The lines you return must be all those in the data that hold the string "wrist".

(Recorded data)

● ● ● ●

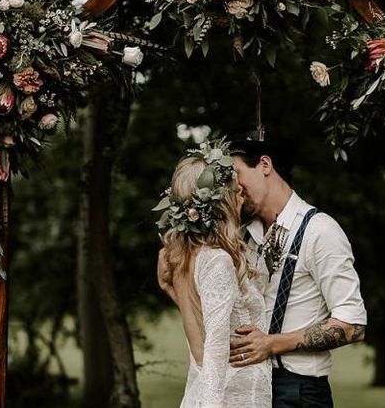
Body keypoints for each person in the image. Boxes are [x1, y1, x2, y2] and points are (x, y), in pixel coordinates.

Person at [227, 139, 366, 408]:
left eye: (236, 174)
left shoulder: (320, 231)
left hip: (300, 391)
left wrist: (272, 344)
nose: (234, 187)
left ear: (264, 165)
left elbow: (352, 325)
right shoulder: (245, 235)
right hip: (251, 386)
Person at [155, 139, 271, 408]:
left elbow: (204, 324)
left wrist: (170, 290)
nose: (242, 195)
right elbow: (215, 353)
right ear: (220, 202)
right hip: (228, 399)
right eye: (236, 191)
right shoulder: (216, 261)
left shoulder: (185, 257)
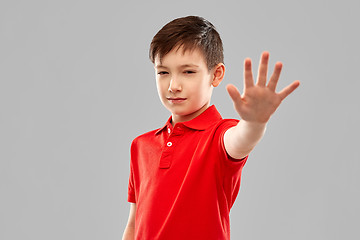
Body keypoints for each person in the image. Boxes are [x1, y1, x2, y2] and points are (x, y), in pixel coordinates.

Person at [122, 15, 300, 240]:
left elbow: (242, 139)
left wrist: (255, 122)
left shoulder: (220, 136)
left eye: (188, 72)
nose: (173, 85)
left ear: (216, 75)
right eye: (163, 72)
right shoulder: (140, 145)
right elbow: (133, 225)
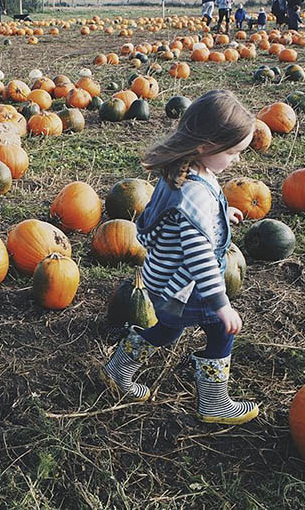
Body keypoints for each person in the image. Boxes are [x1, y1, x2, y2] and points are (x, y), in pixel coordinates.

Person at [100, 90, 259, 425]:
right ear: (205, 146)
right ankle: (214, 404)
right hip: (186, 285)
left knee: (166, 331)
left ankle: (118, 369)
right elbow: (200, 257)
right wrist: (221, 304)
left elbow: (184, 218)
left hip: (164, 279)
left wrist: (220, 215)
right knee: (221, 330)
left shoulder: (183, 171)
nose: (236, 160)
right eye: (232, 152)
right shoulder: (193, 193)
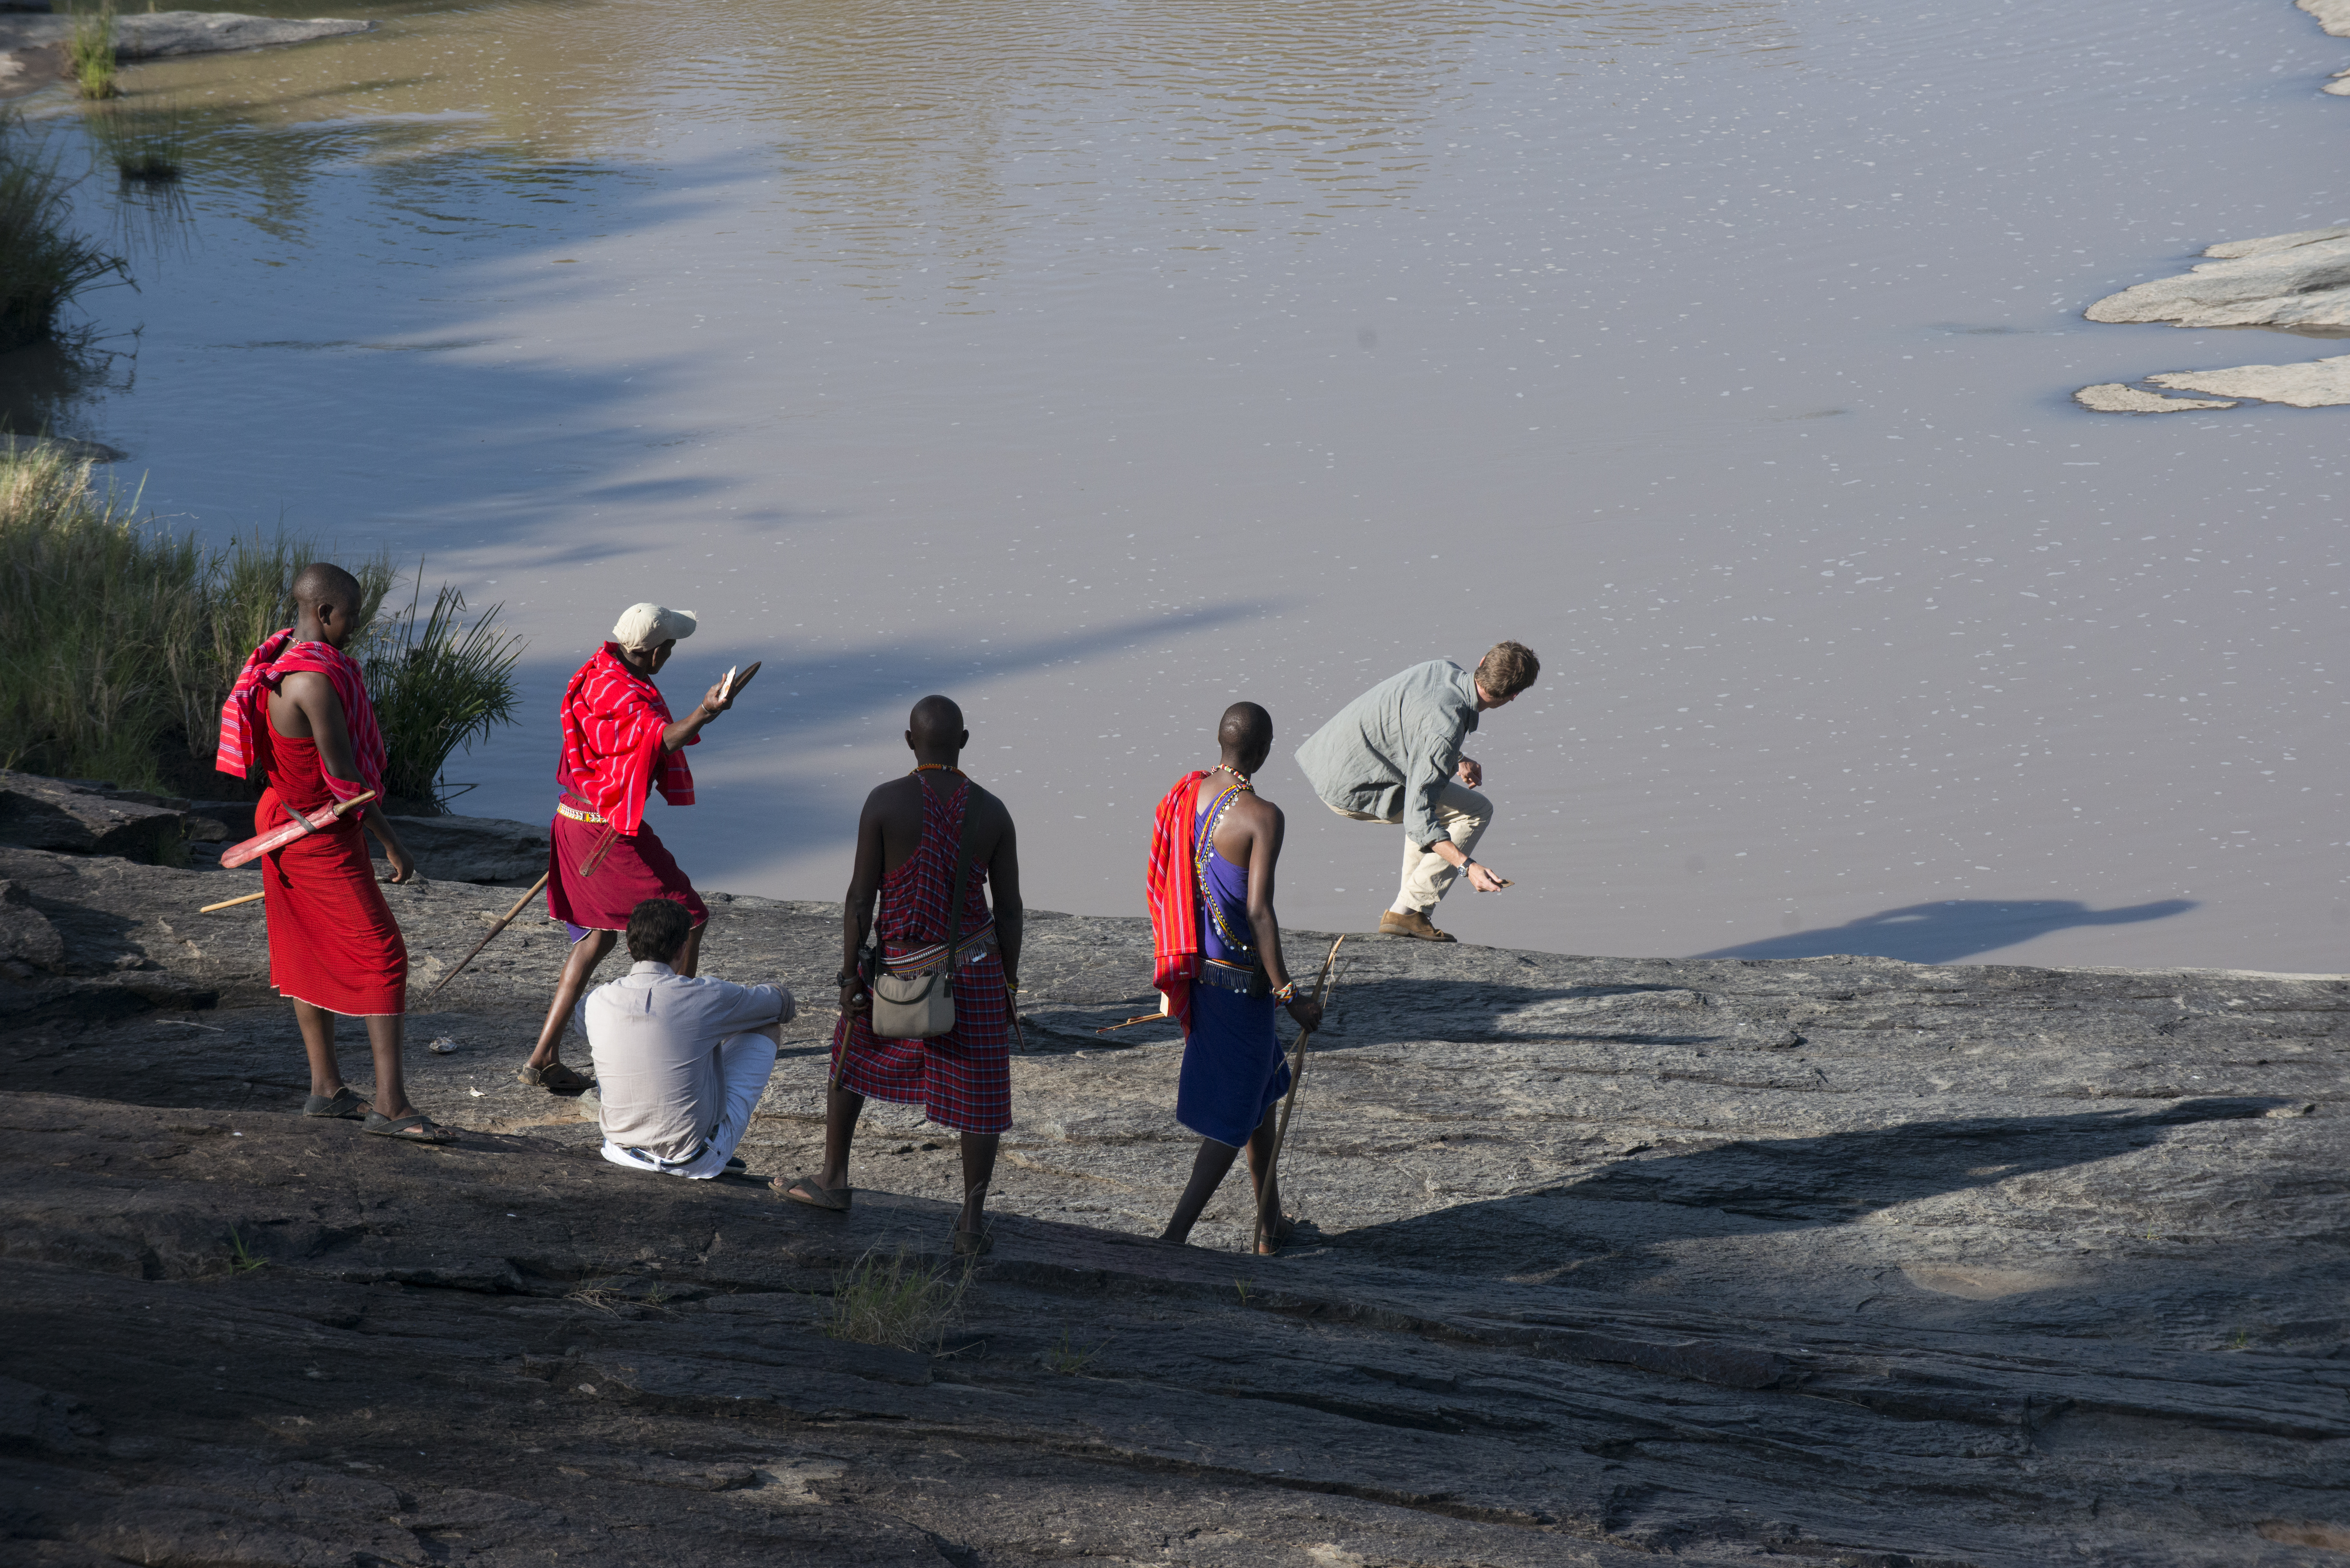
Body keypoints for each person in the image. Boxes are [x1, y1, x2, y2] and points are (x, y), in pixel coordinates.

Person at [780, 695, 1022, 1258]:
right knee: (982, 1091)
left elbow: (860, 898)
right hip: (974, 971)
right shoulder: (993, 812)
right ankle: (970, 1222)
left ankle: (834, 1179)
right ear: (965, 742)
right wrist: (1009, 985)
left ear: (910, 741)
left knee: (850, 1056)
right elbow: (1010, 910)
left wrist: (849, 977)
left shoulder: (885, 802)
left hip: (898, 972)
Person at [214, 562, 448, 1142]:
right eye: (351, 615)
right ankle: (391, 1106)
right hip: (315, 834)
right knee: (383, 955)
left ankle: (326, 1090)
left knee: (304, 946)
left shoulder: (280, 657)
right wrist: (395, 845)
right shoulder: (313, 682)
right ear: (323, 612)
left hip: (284, 819)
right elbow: (347, 787)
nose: (356, 626)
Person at [519, 603, 741, 1095]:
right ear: (655, 652)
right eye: (671, 648)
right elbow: (661, 741)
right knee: (690, 918)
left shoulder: (598, 669)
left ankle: (544, 1057)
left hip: (572, 817)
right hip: (603, 832)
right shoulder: (626, 695)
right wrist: (707, 710)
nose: (672, 655)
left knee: (595, 940)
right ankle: (678, 1041)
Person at [1147, 702, 1324, 1254]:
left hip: (1202, 976)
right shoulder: (1262, 816)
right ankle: (1174, 1237)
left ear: (1221, 741)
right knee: (1233, 1116)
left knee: (1259, 1098)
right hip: (1243, 990)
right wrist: (1291, 995)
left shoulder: (1186, 797)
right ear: (1264, 751)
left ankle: (1270, 1228)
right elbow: (1259, 912)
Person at [1294, 642, 1540, 942]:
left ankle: (1408, 913)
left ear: (1483, 661)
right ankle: (1409, 912)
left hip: (1328, 759)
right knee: (1475, 812)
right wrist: (1467, 866)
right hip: (1351, 788)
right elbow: (1418, 818)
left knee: (1428, 797)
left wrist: (1456, 758)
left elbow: (1417, 723)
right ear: (1514, 696)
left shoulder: (1440, 669)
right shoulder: (1445, 732)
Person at [582, 898, 794, 1179]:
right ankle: (712, 1145)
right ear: (682, 949)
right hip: (692, 1161)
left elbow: (583, 1027)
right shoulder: (707, 995)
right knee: (765, 1026)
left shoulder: (596, 1001)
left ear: (630, 947)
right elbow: (782, 1006)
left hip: (620, 1151)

● ● ● ●

* Finished task
left wrist: (272, 344)
left wrist: (170, 290)
left wrist: (255, 122)
right wrist: (221, 304)
left wrist: (220, 215)
right wrist: (1009, 985)
left wrist: (849, 977)
right wrist: (395, 845)
right wrist: (707, 710)
right wrist: (1291, 995)
right wrist: (1467, 866)
left wrist: (1456, 758)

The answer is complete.